Over a longer timeframe, however, tech’s performance is quite varied.
|S&P 500 Information Technology||S&P 500|
Data based on total returns.
Tech underperformed the general market in 2010, 2012, and 2013. However, the sector has outperformed every year thereafter.
In total, investors who held tech stocks over the last decade would have been rewarded. The 10-year annualized return for the S&P 500 Information Technology index was 20.50%, compared to 13.74% for the S&P 500.
The Tech Universe
While the information technology sector is commonly used to represent tech stocks, the broader tech universe can be broken down into 4 business types:
- Software – such as application software, fintech, and cybersecurity.

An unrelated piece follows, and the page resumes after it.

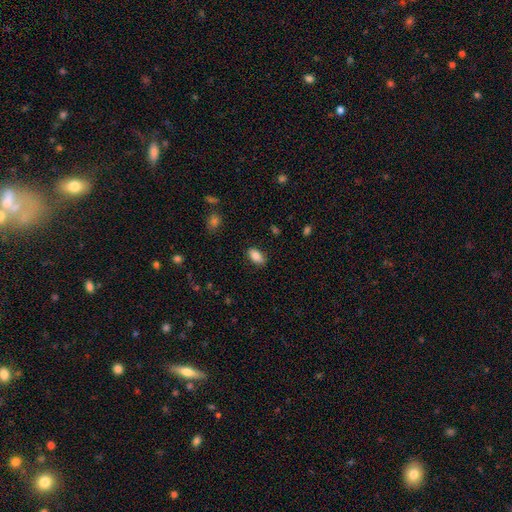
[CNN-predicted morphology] smooth_or_featured: smooth (p=0.83) [alt: featured or disk p=0.10]
how_rounded: in between (p=0.91) [alt: round p=0.05]
merging: none (p=0.83) [alt: minor disturbance p=0.13]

- Hardware – such as electronic equipment, semiconductors, and self-driving cars.
- Internet Information – such as social networks, e-commerce, and digital advertising.
- Telecommunication – such as internet services, telephone operators, and cable companies.
In addition, there are other companies that don’t fit neatly into these categories. This includes businesses involved in biotechnology, blockchain, or even retailers with modern technology such as mobile payment systems.
What Investors Should Consider
There are many factors to consider with tech investing.
To lower potential risk, investors can diversify across industries, geographies, and individual companies. Tech investing should also be part of a broader portfolio strategy.
- Risks and opportunities
Tech stocks have unique risk factors, such as regulatory risk arising from data privacy and antitrust concerns. However, they also present specific opportunities: new applications of technology are always being discovered. For example, GPS was originally used by the U.S. Navy to track submarines, but is now used for things like ridesharing.
- Personal objectives
Investors can consider whether they are seeking growth or income. Growth investors can look for newer companies with high growth potential. Income investors may seek mature companies, some of which offer dividends.
- Company financials
It can be tempting to get swept up in the news hype of a particular company. Instead, investors can pay close attention to company financials and reporting to ground their interest in reality.
With all this in mind, how do the sector’s risks measure up against its returns?
Potential Risk/Reward Payoff
Tech stocks have historically been more volatile than defensive sectors, such as utilities and consumer staples. However, they have also generated higher returns relative to their risk level.
Annualized risk-adjusted returns
|S&P 500 Information Technology||1.37||1.49||1.28|
|S&P 500 Consumer Staples||0.65||0.78||1.06|
|S&P 500 Utilities||0.52||0.76||0.84|
Risk is defined as standard deviation, calculated based on total returns using monthly values.
By understanding the landscape and what to look for, investors will be poised to take advantage of tech’s potential.